Vengeance Is Mine, All Others Pay Cash is a dark action comedy-drama film set in the 1980s. Directed by Edwin, the film is an adaptation of the novel by Eka Kurniawan with the same title. The movie premiered at the Locarno Film Festival 2021 and became the first Indonesian film to win the Golden Leopard, the festival’s highest award. Besides Locarno, the film was also screened at several other prestigious film events, such as the Toronto International Film Festival, Busan International Film Festival and the BFI London Film Festival.
Vengeance Is Mine, All Others Pay Cash tells the story of Ajo Kawir’s revenge, an impotent tough guy who falls in love with Iteung, a female fighter. The dialogue in the film uses formal Indonesian similar to films from the 1980s. In addition, other aspects such as the staging of scenes also follow the filmmaking style of that era. Therefore, the film becomes a manifestation of the deconstruction of Asian action films from the 1980s.

Official poster of Vengeance Is Mine, All Others Pay Cash (Palari Films)
Deconstruction is a method of dismantling conventional boundaries or existing structures and creating new and unexpected meanings. Vengeance Is Mine, All Others Pay Cash deconstructs Asian action films from the 1980s such as A Better Tomorrow II (1987) and The Killer (1989) by director John Woo, as well as Si Buta Lawan Jaka Sembung (1984). The rather brutal action elements in Vengeance Is Mine, All Others Pay Cash can be associated with action films from that decade, which are then wrapped in local Sundanese cultural traditions, common in Indonesia’s West Java province, and complemented by mystical elements typical of Indonesia.

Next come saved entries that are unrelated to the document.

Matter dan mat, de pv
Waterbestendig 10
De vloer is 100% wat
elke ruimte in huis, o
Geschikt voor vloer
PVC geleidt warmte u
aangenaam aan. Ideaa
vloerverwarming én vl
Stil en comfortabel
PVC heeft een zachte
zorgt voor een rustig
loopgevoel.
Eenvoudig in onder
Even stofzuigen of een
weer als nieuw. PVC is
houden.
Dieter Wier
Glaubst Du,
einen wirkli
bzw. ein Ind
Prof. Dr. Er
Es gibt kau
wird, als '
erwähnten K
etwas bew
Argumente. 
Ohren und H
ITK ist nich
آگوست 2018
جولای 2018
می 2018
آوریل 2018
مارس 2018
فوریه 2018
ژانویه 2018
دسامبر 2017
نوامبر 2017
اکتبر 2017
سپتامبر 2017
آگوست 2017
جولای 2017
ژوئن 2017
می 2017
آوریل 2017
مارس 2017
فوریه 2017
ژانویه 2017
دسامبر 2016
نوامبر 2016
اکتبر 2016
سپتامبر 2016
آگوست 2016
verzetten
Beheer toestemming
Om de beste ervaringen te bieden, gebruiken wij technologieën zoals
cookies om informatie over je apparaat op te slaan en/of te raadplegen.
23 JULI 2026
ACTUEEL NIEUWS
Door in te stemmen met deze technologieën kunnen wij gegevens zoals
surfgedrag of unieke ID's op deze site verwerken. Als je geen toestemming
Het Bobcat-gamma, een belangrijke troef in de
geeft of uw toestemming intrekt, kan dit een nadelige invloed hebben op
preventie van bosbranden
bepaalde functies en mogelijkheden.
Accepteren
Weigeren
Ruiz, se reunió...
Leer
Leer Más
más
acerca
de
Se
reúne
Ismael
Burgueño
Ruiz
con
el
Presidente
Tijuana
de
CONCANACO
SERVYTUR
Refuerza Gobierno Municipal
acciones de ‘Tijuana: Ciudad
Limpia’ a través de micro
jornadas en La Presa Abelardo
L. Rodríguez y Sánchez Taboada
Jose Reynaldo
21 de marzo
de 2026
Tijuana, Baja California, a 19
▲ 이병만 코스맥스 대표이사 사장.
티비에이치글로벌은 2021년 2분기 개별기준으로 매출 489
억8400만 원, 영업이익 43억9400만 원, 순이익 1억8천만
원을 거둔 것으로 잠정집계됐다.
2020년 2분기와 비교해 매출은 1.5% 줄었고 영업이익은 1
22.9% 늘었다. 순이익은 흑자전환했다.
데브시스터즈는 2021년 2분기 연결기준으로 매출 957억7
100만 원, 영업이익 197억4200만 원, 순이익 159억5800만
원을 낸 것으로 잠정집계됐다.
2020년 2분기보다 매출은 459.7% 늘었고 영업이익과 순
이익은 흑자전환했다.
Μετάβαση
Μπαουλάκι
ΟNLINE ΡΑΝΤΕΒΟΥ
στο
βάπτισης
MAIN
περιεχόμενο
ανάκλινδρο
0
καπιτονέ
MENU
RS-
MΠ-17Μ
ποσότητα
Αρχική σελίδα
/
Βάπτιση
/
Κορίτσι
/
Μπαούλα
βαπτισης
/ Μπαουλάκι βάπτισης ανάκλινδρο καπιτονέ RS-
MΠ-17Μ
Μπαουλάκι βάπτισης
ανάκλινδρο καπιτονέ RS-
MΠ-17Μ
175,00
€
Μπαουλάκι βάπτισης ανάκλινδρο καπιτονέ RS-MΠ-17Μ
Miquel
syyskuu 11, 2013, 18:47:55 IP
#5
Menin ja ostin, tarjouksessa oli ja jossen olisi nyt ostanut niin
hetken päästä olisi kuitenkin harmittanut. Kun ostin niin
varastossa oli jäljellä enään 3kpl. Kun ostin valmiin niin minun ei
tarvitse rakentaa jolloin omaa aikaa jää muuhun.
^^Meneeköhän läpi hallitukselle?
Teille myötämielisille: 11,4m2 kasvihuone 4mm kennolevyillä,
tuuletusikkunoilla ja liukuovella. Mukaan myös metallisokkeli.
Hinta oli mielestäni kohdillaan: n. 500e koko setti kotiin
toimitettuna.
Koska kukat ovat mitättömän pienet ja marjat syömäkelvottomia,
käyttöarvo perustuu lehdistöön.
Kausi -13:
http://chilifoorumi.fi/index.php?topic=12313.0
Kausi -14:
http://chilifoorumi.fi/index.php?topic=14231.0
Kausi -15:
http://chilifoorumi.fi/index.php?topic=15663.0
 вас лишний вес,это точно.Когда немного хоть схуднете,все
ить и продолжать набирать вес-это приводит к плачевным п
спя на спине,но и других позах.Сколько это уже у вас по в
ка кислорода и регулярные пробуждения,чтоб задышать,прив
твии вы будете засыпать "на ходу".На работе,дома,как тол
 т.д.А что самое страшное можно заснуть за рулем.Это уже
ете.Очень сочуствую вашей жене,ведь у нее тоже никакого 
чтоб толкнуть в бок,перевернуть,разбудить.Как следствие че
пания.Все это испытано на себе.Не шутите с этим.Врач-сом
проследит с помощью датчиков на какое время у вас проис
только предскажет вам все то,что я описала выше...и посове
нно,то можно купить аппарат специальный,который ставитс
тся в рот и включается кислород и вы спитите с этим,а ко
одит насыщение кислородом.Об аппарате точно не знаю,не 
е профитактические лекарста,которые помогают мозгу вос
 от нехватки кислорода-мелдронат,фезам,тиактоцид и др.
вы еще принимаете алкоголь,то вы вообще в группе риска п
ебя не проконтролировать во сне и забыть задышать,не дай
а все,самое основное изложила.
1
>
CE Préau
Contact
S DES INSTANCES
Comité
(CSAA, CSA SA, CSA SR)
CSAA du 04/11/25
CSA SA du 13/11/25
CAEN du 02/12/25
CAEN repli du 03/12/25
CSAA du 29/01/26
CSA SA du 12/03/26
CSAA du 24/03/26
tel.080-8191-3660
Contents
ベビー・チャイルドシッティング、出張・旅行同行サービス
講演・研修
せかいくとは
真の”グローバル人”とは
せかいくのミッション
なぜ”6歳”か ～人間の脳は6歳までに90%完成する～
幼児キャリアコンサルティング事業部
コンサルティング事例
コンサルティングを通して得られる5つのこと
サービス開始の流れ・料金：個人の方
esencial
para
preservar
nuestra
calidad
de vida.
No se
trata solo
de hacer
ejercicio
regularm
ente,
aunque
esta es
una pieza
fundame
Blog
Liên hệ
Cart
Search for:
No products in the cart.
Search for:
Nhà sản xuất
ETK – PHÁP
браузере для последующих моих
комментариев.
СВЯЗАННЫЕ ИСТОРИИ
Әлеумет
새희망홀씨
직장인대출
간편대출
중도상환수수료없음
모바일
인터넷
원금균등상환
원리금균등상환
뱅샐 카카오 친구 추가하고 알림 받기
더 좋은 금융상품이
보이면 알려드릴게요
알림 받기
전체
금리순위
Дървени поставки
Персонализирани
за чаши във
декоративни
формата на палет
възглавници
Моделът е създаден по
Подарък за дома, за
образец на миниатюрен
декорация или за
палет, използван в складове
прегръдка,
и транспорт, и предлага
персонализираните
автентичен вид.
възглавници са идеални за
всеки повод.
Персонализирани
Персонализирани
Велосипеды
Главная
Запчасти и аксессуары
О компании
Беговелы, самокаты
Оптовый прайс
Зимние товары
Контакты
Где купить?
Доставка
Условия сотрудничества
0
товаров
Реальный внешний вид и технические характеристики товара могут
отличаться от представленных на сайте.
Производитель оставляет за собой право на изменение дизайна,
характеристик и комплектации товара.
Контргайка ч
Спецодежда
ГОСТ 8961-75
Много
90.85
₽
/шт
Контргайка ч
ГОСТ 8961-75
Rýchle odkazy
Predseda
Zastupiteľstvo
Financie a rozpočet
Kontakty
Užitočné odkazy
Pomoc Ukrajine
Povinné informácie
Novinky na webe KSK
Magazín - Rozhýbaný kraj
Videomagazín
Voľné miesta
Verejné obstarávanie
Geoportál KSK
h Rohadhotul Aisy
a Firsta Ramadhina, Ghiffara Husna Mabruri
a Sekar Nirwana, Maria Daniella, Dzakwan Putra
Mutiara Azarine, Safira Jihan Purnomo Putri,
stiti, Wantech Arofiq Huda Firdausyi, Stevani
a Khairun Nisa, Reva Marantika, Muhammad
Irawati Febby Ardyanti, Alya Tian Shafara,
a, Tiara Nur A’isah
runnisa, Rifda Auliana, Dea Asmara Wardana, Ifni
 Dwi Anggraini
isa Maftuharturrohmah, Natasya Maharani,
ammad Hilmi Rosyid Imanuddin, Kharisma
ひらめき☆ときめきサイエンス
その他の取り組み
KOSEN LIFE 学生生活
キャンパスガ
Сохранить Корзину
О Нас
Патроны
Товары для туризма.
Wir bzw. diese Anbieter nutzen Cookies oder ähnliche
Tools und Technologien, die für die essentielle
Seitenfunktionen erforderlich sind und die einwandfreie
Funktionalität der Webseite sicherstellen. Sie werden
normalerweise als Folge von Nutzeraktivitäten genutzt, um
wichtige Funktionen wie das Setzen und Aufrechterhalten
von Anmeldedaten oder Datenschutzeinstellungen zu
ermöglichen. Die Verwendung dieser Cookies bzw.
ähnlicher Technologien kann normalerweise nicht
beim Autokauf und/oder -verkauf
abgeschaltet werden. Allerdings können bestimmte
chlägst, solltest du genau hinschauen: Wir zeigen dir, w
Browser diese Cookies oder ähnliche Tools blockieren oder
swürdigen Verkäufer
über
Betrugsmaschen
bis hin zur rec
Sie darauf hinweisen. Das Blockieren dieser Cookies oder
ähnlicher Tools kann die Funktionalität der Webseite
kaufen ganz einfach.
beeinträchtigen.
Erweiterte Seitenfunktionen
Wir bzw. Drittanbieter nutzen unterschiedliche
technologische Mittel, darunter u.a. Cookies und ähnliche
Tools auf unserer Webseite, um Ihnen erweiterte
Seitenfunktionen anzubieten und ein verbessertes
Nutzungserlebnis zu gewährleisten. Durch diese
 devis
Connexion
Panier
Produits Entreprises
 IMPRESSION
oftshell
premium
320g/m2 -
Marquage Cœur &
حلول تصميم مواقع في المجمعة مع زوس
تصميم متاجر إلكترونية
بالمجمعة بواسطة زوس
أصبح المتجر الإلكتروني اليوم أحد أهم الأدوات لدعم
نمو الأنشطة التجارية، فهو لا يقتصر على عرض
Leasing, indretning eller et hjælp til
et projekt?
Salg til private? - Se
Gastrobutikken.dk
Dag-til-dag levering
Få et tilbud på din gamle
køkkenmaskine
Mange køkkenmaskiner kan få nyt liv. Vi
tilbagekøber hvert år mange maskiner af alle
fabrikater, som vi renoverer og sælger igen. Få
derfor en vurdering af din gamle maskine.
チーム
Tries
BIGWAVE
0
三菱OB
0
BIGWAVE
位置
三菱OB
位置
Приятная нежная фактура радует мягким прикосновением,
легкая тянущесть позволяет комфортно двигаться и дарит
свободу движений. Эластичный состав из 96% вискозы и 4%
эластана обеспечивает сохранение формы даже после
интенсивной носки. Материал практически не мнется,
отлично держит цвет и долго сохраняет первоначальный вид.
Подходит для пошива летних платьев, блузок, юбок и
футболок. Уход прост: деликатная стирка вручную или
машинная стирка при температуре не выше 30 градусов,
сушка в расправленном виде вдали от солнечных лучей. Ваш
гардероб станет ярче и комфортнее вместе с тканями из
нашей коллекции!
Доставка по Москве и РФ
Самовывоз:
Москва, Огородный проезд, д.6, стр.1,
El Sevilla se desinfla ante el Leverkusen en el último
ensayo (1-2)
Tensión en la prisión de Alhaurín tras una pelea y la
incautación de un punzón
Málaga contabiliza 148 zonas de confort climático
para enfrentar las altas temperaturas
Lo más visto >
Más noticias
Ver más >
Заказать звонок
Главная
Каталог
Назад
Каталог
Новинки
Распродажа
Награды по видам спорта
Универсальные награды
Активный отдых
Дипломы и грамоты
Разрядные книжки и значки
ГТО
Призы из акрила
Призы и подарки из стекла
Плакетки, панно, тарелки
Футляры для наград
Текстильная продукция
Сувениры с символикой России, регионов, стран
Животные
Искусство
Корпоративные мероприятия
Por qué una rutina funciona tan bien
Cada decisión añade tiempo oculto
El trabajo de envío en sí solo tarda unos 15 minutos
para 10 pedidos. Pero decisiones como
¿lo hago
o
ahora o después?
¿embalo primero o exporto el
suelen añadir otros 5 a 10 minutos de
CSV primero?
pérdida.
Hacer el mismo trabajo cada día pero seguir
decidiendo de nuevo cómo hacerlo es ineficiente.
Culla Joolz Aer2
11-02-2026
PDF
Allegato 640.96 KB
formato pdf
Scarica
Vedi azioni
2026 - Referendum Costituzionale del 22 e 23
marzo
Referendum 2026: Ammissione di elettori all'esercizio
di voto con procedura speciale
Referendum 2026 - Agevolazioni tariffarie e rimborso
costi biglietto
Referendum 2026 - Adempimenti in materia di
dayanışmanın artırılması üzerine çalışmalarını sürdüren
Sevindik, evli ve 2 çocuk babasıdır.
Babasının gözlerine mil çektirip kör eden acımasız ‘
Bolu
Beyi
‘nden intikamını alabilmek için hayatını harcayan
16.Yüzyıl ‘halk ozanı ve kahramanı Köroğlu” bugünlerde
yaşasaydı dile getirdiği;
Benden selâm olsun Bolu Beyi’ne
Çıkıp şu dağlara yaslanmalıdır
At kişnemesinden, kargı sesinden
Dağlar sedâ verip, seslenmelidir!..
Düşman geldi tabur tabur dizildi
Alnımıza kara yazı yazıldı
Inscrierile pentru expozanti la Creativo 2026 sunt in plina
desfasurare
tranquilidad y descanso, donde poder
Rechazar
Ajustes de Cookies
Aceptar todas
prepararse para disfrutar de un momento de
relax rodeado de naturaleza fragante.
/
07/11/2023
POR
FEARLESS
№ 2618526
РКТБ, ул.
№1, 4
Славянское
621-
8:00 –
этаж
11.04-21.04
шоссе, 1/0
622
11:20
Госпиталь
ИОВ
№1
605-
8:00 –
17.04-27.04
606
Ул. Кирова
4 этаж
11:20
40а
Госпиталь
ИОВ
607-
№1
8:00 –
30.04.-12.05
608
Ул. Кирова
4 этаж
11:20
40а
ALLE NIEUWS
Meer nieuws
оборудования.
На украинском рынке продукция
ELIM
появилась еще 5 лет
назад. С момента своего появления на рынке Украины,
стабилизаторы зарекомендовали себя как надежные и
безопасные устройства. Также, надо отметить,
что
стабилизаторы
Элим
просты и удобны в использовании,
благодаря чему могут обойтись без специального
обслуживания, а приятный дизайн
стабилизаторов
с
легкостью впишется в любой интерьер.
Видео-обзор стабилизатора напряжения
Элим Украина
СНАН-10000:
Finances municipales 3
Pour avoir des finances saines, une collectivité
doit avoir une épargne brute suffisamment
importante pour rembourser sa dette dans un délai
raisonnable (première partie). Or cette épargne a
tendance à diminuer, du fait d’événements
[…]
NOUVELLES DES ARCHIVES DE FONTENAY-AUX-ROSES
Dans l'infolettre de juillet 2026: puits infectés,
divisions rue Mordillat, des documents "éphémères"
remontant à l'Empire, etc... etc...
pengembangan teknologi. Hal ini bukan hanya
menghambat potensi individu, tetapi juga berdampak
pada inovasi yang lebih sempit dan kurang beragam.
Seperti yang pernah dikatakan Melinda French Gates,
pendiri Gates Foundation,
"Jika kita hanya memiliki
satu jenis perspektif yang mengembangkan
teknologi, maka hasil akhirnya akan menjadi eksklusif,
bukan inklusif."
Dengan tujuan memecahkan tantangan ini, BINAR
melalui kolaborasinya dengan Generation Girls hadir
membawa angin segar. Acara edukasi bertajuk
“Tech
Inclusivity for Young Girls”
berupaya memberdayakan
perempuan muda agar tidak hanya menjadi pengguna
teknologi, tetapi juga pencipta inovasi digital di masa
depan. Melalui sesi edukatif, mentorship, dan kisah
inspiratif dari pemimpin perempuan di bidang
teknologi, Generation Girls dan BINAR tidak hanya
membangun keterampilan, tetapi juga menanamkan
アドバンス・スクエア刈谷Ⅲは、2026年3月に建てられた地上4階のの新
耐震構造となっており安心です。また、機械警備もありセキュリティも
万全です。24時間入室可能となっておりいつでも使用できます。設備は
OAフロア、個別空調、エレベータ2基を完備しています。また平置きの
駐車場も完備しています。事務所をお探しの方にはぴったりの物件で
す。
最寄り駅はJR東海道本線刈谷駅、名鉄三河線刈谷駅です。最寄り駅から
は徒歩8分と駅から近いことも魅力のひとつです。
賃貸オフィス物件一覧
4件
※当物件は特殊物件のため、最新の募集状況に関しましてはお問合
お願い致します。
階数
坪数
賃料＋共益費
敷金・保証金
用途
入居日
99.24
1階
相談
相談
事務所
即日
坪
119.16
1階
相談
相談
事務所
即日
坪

It is an embodiment of how the state fails to protect its citizens and how legitimisation of violence infiltrates deep into its people. The repression and domination of the regime ultimately lead to the birth of a form of masculinity whose logic is internalised by the character of Ajo Kawir. Traumatised from a young age by the depraved actions of two security officers, he grows up unwilling to confront himself and repeatedly risks his life in search of self-confidence.

A clip from Vengeance Is Mine, All Others Pay Cash (Palari Films)
In the end, aggressiveness and physical strength become the parameters of self-worth. By presenting Ajo Kawir’s impotence as the central conflict, the film attempts to explore the logic that associates male self-esteem with sexual ability and physical strength. The inner conflict experienced by Ajo Kawir shows how his body’s inability to fulfill the duties of a husband is able to envelop and deny his disappointment toward Iteung. This impotence is a challenge to the “masculinity” that has been perpetuated through violence. The presence of the body, which has always been considered taboo, is here presented as a form of propriety to bring forward honesty and male vulnerability, whose figure should not necessarily be dominant.